Kemenhub telah buka suara mengenai kegaduhan ini, pihaknya masih membahasnya dengan PT KAI. Dimana, ide tersebut masih dikaji sebelum direalisasikan. DJKA juga masih mengkaji wacana ini dan akan melakukan pembicaraan terbuka seperti melibatkan masyarakat dan komunitas untuk membahas wacana ini.

 

Menurut perwakilan KRL Mania, Nurcahyo, ini merupakan kebijakan yang tidak tepat sasaran dan berpotensi dalam mendisinsentif kampanye penggunaan transportasi umum.

 

Kesimpulan

Meskipun masih berupa wacana dan belum diterapkan, nyatanya kebijakan ini akan sangat merugikan masyarakat terutama bagi yang selalu mengandalkan KRL Jabodetabek sebagai moda transportasi harian, entah untuk sekolah maupun bekerja.

Kereta Cepat Whoosh

Photo :
  • -

Pada dasarnya transportasi umum itu bukanlah sebuah bisnis melainkan, sebuah kewajiban bagi pemerintah dalam menyediakan transportasi yang dapat dinikmati oleh semua kalangan tanpa terkecuali termasuk KRL Jabodetabek ini.

 

Keberpihakan pemerintah terhadap transportasi umum akan dipertanyakan apabila kebijakan ini diterapkan. Karena di satu sisi pemerintah justru menggelontorkan anggaran untuk subsidi kendaraan listrik yang nilainya nyaris 2 kali lipat dibandingkan anggaran subsidi untuk PT. KAI.

 

Cukup ironis memang, mengingat kendaraan listrik tidak dapat mengurangi masalah utama di kota Jakarta, seperti kemacetan.
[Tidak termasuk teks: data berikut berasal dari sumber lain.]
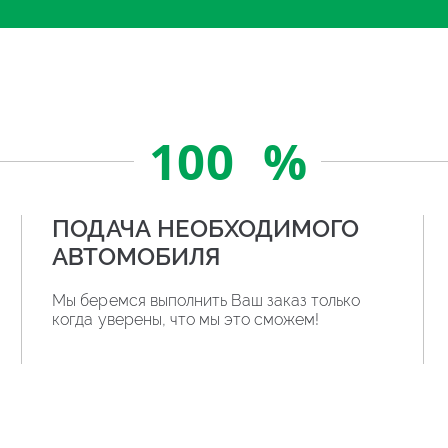
100
%
ПОДАЧА НЕОБХОДИМОГО
АВТОМОБИЛЯ
Мы беремся выполнить Ваш заказ только
когда уверены, что мы это сможем!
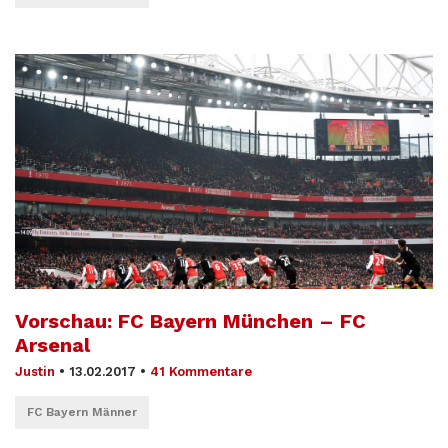
Vorschau: FC Bayern München – FC
Arsenal
Justin
•
13.02.2017
•
41 Kommentare
FC Bayern Männer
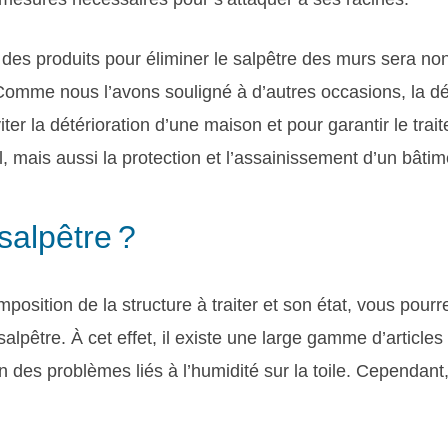
 des produits pour éliminer le salpêtre des murs sera n
 Comme nous l’avons souligné à d’autres occasions, la dé
viter la détérioration d’une maison et pour garantir le trai
l, mais aussi la protection et l’assainissement d’un bâtim
salpêtre ?
mposition de la structure à traiter et son état, vous pourr
salpêtre. À cet effet, il existe une large gamme d’articles
ion des problèmes liés à l’humidité sur la toile. Cependan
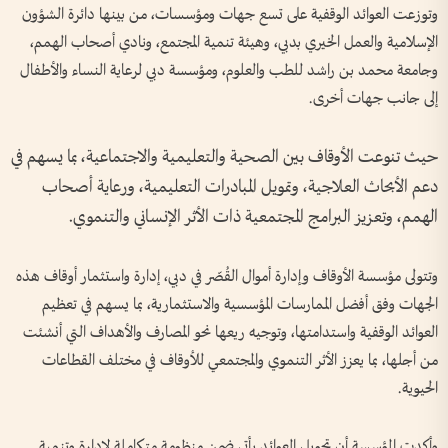
وتوزعت العوائد الوقفية على تسع جهات ومؤسسات، من بينها دائرة الشؤون
الإسلامية والعمل الخيري بدبي، وهيئة تنمية المجتمع، ونادي أصحاب الهمم،
وجامعة محمد بن راشد للطب والعلوم، ومؤسسة دبي لرعاية النساء والأطفال
إلى جانب جهات أخرى.
حيث تنوعت الأوقاف بين الصحية والتعليمية والاجتماعية، بما يسهم في
دعم الأبحاث العلاجية، وتمويل المبادرات التعليمية، ورعاية أصحاب
الهمم، وتعزيز البرامج المجتمعية ذات الأثر الإنساني والتنموي.
وتتولى مؤسسة الأوقاف وإدارة أموال القُصّر في دبي، إدارة واستثمار أوقاف هذه
الجهات وفق أفضل الممارسات المؤسسية والاستثمارية، بما يسهم في تعظيم
العوائد الوقفية واستدامتها، وتوجيه ريعها نحو المصارف والأهداف التي أنشئت
من أجلها، بما يعزز الأثر التنموي والمجتمعي للأوقاف في مختلف القطاعات
الحيوية.
وأكدت المؤسسة أن تحويل العوائد يأتي ضمن منظومة متكاملة لإدارة وتنمية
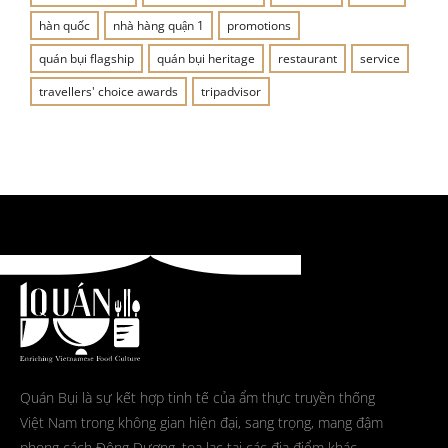
hàn quốc
nhà hàng quận 1
promotions
quán bụi flagship
quán bụi heritage
restaurant
service
travellers' choice awards
tripadvisor
Quán Bụi là sự kết hợp tinh tế của ẩm thực truyền thống
Việt Nam trong không gian hiện đại, sang trọng, mang đậm
phong cách Đông Dương, tọa lạc tại các địa điểm khác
Kemudian kendaraan listrik hanya memindahkan polusi udara dari jalan ke cerobong asap pembangkit listrik bertenaga fosil.

 

Hal ini semakin menunjukkan ketidakpedulian pemerintah terhadap sektor transportasi umum yang perannya sudah sangat vital bagi masyarakat Jabodetabek.